- _所给文本_:
----------
荷兰格罗宁根大学Hiddo J.L. Heerspink团队研究了达格列净治疗慢性肾脏病的疗效。2020年9月24日，该研究发表在《新英格兰医学杂志》上。

慢性肾脏病患者的肾脏和心血管不良结局的风险较高。达格列净治疗伴或不伴2型糖尿病的慢性肾脏病患者的疗效目前尚不清楚。

研究组招募了4304名参与者，其肾小球滤过率（GFR）为25-75ml/min/1.73m²（体表面积），尿白蛋白与肌酐的比率（白蛋白以毫克计，肌酐以克计）在200至5000之间，将其随机分组，其中2152名接受达格列净治疗，2152名接受安慰剂治疗。主要结局是估计GFR持续下降至少50%、终末期肾病、肾脏或心血管原因死亡的综合结局。

平均治疗2.4年后，达格列净组中有197名（9.2%）发生主要结局，安慰剂组中有312名（15.4%），风险比为0.61，差异显著。估计GFR持续下降至少50%、终末期肾病或因肾脏原因死亡的综合风险比为0.56，心血管原因死亡或因心力衰竭住院的综合风险比为0.71。达格列净组中有101名参与者（4.7%）死亡，显著低于安慰剂组（146名，6.8%），风险比为0.69。达格列净治疗有2型糖尿病或没有2型糖尿病患者的疗效相差不大，证实了达格列净的安全性。

总之，对于慢性肾脏病患者，无论其是否有糖尿病，采用达格列净治疗，与安慰剂相比，可显著改善患者预后。

附：英文原文

Patients with chronic kidney disease have a high risk of adverse kidney and cardiovascular outcomes. The effect of dapagliflozin in patients with chronic kidney disease, with or without type 2 diabetes, is not known.

METHODS
We randomly assigned 4304 participants with an estimated glomerular filtration rate (GFR) of 25 to 75 ml per minute per 1.73 m2 of body-surface area and a urinary albumin-to-creatinine ratio (with albumin measured in milligrams and creatinine measured in grams) of 200 to 5000 to receive dapagliflozin (10 mg once daily) or placebo. The primary outcome was a composite of a sustained decline in the estimated GFR of at least 50%, end-stage kidney disease, or death from renal or cardiovascular causes.
----------
- _任务要求_: 根据达格列净研究报道，平均治疗2.4年后，达格列净组中有多少名参与者发生主要结局？ 这些条目与达格列净研究报道无关。

- _学习材料_:
----------
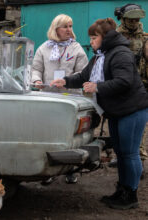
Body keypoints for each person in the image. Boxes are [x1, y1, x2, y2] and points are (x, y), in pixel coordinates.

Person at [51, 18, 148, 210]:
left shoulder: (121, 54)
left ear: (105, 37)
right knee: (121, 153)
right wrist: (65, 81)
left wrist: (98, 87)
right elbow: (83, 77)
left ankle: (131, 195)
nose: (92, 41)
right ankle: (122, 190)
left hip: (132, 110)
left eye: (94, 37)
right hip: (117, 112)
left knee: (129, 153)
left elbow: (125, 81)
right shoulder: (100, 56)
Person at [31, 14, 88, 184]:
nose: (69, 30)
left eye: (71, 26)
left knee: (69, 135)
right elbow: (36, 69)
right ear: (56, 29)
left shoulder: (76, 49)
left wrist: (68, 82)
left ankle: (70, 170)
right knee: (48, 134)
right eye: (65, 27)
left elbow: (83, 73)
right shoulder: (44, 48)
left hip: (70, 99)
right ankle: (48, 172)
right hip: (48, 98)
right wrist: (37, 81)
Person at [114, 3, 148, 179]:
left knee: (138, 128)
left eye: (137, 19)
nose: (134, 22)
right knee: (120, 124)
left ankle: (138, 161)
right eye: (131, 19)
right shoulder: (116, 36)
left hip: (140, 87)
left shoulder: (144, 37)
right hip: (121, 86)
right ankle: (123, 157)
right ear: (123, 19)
----------
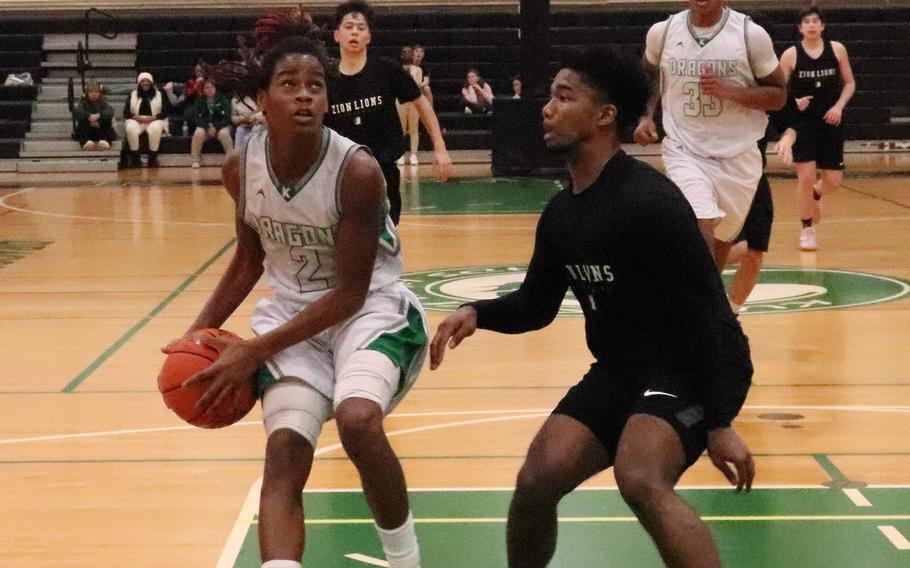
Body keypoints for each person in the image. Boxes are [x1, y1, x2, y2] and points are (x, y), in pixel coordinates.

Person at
----------
- _任务结果_: 197名（9.2%）。